++++ Texto para leitura ++++
Humorista parceiro de Faustão morre no interior de SP

O radialista e humorista Carlos Roberto Escova, que morreu ontem em Ourinhos (SP), segura a capa de seu grande sucesso musical, o LP "Perdidos na Disco", inspirado em quadros de humor que ele fazia ao lado do colega Nelson Tatá Alexandre no programa "Perdidos Na Noite", apresentado por Fausto Silva, nos anos 80. (Foto:Reprodução / Internet)

O radialista e humorista Carlos Roberto Escova morreu no último domingo em Ourinhos, cidade do interior de São Paulo. Segundo o site Tudo Rádio.com Escova era diabético e foi vítima de uma infecção hospitalar. O radialista estava internado na UTI da Santa Casa de Misericórdia em Ourinhos. A idade de Escova não foi informada.


O humorista trabalhou em várias emissoras grandes como Jovem Pan FM, Rádio Gaúcha, Atlântida, Rádio Globo, entre outras. Escova estreou no rádio participando de programas de humor como o  “Show do Rádio”, da Jovem Pan AM 620, na década de 70,  e no "Largo da Matriz, 54", uma releitura da "Radio Camanducaia", levada ao ar pela Rádio Globo de São Paulo, no início dos anos 80. 

Pela mesma emissora participou do programa "Balancê", apresentado inicialmente por Osmar Santos e depois por Fausto Silva. Seus esquetes de humor ao lado do parceiro Nelson Tatá Alexandre - que Escova conheceu no "Show de Rádio"-,  renderam ao "Balancê" um prêmio da APCA na categoria Rádio. Essa premiação os levou juntamente com Faustão para a televisão. E assim a turma do "Balancê" estreou o "Perdidos Na Noite", inicialmente na TV Gazeta, dentro do programa "Goulart de Andrade", em 1984. No ano seguinte, a atração virou um programa "autônomo" e estreou nas noites de sábado da TV Record de São Paulo. 

Em 1986, Escova, Tatá, Faustão e seus companheiros conheceram o estrelato quando o "Perdidos Na Noite" foi para a Rede Bandeirantes de Televisão, atingindo grandes índices de audiência. No auge deste programa de auditório, Tatá e Escova gravaram um LP "Perdidos no Disco" , cuja música de trabalho era "Sai Capeta", inspirada em um de seus quadros de imitações.
++++ Linhas de dados ++++
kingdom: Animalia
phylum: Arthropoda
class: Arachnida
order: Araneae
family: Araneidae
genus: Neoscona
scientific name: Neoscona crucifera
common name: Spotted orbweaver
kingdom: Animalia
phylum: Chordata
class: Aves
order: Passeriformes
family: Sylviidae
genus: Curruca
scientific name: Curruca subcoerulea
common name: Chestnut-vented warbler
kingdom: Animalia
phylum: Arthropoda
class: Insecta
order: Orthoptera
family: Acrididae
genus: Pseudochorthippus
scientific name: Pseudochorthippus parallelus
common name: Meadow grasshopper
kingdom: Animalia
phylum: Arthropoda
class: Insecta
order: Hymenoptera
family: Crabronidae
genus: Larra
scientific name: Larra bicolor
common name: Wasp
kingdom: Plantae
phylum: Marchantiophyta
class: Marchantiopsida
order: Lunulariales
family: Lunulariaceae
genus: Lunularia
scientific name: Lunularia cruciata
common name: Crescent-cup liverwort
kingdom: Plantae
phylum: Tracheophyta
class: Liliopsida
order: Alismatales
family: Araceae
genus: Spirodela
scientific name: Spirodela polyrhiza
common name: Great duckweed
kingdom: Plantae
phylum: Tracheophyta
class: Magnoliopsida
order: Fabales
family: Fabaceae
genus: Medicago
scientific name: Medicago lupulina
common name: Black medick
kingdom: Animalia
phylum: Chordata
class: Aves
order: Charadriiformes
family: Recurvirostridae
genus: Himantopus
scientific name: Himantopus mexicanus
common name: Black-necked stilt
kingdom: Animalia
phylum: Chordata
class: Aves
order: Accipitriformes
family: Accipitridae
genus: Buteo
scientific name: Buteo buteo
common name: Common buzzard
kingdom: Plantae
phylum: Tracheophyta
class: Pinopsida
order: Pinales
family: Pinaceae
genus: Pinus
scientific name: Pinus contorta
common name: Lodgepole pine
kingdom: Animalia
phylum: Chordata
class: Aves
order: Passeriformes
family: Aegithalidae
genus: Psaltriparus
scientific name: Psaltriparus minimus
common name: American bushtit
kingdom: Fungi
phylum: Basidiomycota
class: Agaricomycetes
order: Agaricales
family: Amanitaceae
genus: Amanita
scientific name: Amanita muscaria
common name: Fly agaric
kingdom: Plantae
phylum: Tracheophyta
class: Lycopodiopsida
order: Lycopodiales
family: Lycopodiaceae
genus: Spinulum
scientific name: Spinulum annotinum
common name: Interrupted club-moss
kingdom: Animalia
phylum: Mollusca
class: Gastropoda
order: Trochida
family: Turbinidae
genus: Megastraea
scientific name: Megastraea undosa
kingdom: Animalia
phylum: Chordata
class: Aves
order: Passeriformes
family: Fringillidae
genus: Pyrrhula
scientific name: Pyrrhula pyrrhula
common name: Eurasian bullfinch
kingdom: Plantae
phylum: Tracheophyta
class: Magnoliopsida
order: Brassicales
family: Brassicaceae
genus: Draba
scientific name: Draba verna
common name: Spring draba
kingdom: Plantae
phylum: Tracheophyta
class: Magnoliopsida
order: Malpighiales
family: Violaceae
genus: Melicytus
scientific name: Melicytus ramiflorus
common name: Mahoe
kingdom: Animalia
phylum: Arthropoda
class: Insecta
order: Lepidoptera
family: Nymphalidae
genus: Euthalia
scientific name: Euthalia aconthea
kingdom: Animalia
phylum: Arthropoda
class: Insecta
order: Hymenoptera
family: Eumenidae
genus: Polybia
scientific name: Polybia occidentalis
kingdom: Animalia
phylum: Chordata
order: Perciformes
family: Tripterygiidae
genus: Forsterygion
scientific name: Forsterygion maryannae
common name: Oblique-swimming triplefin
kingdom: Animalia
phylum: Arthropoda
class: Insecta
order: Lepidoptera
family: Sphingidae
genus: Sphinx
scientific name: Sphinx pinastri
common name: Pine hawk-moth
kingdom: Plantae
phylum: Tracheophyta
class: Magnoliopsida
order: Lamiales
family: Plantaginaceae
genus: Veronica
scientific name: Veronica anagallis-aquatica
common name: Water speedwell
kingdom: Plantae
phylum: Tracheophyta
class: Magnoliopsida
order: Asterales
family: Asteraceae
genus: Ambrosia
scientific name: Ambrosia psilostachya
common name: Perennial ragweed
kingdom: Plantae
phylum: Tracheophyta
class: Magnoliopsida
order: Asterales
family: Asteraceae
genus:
++++
### O que se pede
Responda às perguntas abaixo com base na notícia sobre Carlos Roberto Escova.
(a) Em que instituição o radialista estava internado?
(b) Em que emissora e em que ano estreou o "Perdidos Na Noite"?
(c) Qual era a música de trabalho do LP gravado por Tatá e Escova?
As linhas não guardam relação com a notícia.

### Resposta final
(a) Na UTI da Santa Casa de Misericórdia em Ourinhos.
(b) Na TV Gazeta, em 1984, dentro do programa "Goulart de Andrade".
(c) "Sai Capeta".